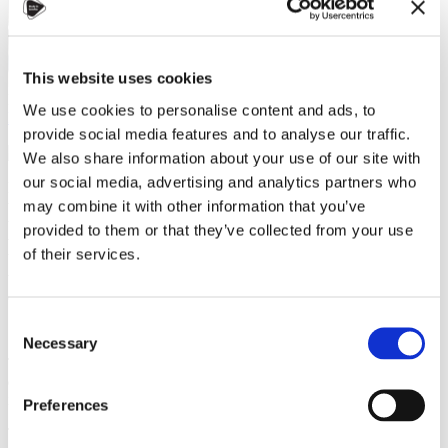
This website uses cookies
Dana Alsaialy
We use cookies to personalise content and ads, to
Helpful tips
,
Travel
provide social media features and to analyse our traffic.
10 January 2023
We also share information about your use of our site with
our social media, advertising and analytics partners who
Prague is notorious for being one of the safest & beautiful cities in
the world. However, it is also known for a sophisticated & simple
may combine it with other information that you’ve
transportation system. As students-to-be or freshmen in Prague, I
provided to them or that they’ve collected from your use
wanted to dedicate a blog to break down three essential aspects of
of their services.
being aware of: What transportation is available, how it works, &
what you need. Stay tuned for recommendations of great
applications at the end!
Consent
Necessary
Selection
There are three primary forms of transportation other than
train &
car
(including taxi & Uber/Bolt services). In Prague, you will
inevitably go around by
bus, tram, & metro
(subway).
Preferences
The fastest goes first! Prague has three metro lines, A, B, & C, with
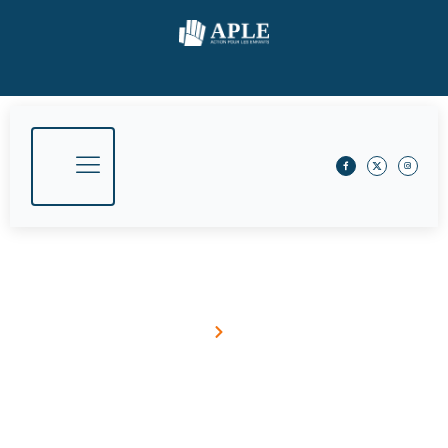
March 22, 2018
Home
Blog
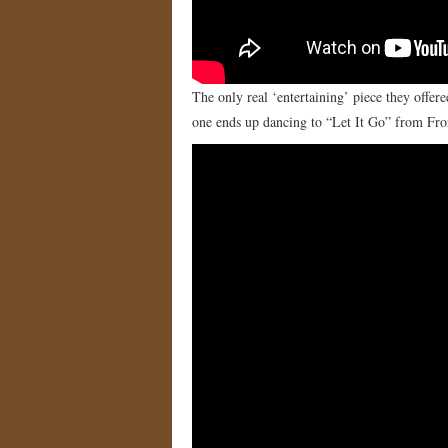
The only real ‘entertaining’ piece they offe
one ends up dancing to “Let It Go” from Fr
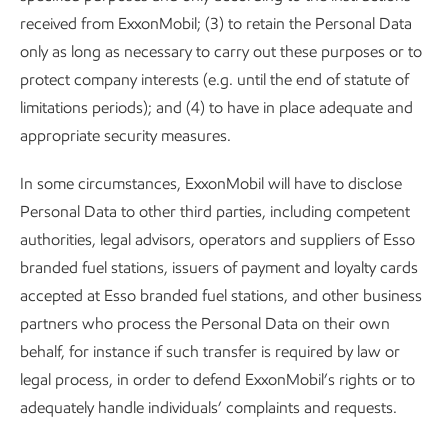
received from ExxonMobil; (3) to retain the Personal Data
only as long as necessary to carry out these purposes or to
protect company interests (e.g. until the end of statute of
limitations periods); and (4) to have in place adequate and
appropriate security measures.
In some circumstances, ExxonMobil will have to disclose
Personal Data to other third parties, including competent
authorities, legal advisors, operators and suppliers of Esso
branded fuel stations, issuers of payment and loyalty cards
accepted at Esso branded fuel stations, and other business
partners who process the Personal Data on their own
behalf, for instance if such transfer is required by law or
legal process, in order to defend ExxonMobil’s rights or to
adequately handle individuals’ complaints and requests.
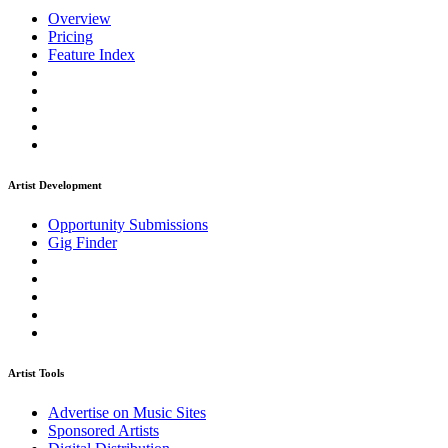
Overview
Pricing
Feature Index
Artist Development
Opportunity Submissions
Gig Finder
Artist Tools
Advertise on Music Sites
Sponsored Artists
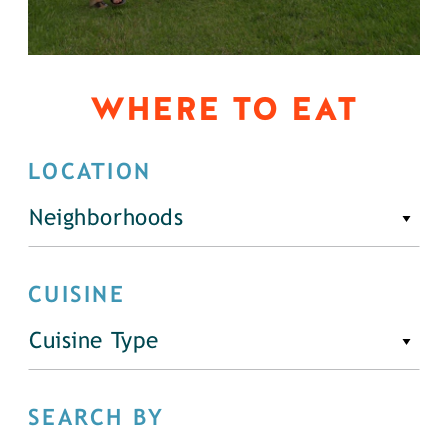
WHERE TO EAT
LOCATION
Neighborhoods
CUISINE
Cuisine Type
SEARCH BY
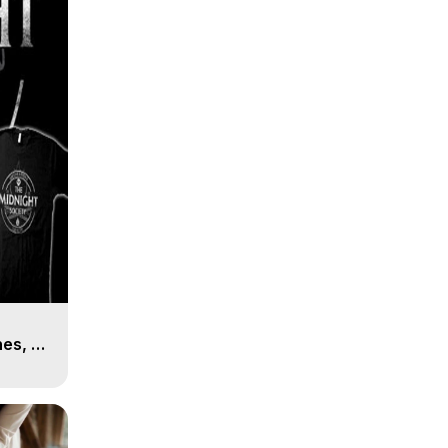
es, 8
==============================
**Work order:** Render the text read from all the rows above as a JSON list of strings, one string per line and no entries for blank lines. Leave the pictures out of the answer.

**Solution for this problem:**
[
  "This website uses cookies",
  "Dana Alsaialy",
  "We use cookies to personalise content and ads, to",
  "Helpful tips",
  ",",
  "Travel",
  "provide social media features and to analyse our traffic.",
  "10 January 2023",
  "We also share information about your use of our site with",
  "our social media, advertising and analytics partners who",
  "Prague is notorious for being one of the safest & beautiful cities in",
  "the world. However, it is also known for a sophisticated & simple",
  "may combine it with other information that you’ve",
  "transportation system. As students-to-be or freshmen in Prague, I",
  "provided to them or that they’ve collected from your use",
  "wanted to dedicate a blog to break down three essential aspects of",
  "of their services.",
  "being aware of: What transportation is available, how it works, &",
  "what you need. Stay tuned for recommendations of great",
  "applications at the end!",
  "Consent",
  "Necessary",
  "Selection",
  "There are three primary forms of transportation other than",
  "train &",
  "car",
  "(including taxi & Uber/Bolt services). In Prague, you will",
  "inevitably go around by",
  "bus, tram, & metro",
  "(subway).",
  "Preferences",
  "The fastest goes first! Prague has three metro lines, A, B, & C, with",
  "March 22, 2018",
  "Home",
  "Blog",
  "The only real ‘entertaining’ piece they offe",
  "one ends up dancing to “Let It Go” from Fr",
  "received from ExxonMobil; (3) to retain the Personal Data",
  "only as long as necessary to carry out these purposes or to",
  "protect company interests (e.g. until the end of statute of",
  "limitations periods); and (4) to have in place adequate and",
  "appropriate security measures.",
  "In some circumstances, ExxonMobil will have to disclose",
  "Personal Data to other third parties, including competent",
  "authorities, legal advisors, operators and suppliers of Esso",
  "branded fuel stations, issuers of payment and loyalty cards",
  "accepted at Esso branded fuel stations, and other business",
  "partners who process the Personal Data on their own",
  "behalf, for instance if such transfer is required by law or",
  "legal process, in order to defend ExxonMobil’s rights or to",
  "adequately handle individuals’ complaints and requests.",
  "Overview",
  "Pricing",
  "Feature Index",
  "Artist Development",
  "Opportunity Submissions",
  "Gig Finder",
  "Artist Tools",
  "Advertise on Music Sites",
  "Sponsored Artists",
  "WHERE TO EAT",
  "LOCATION",
  "Neighborhoods",
  "CUISINE",
  "Cuisine Type",
  "SEARCH BY",
  "es, 8"
]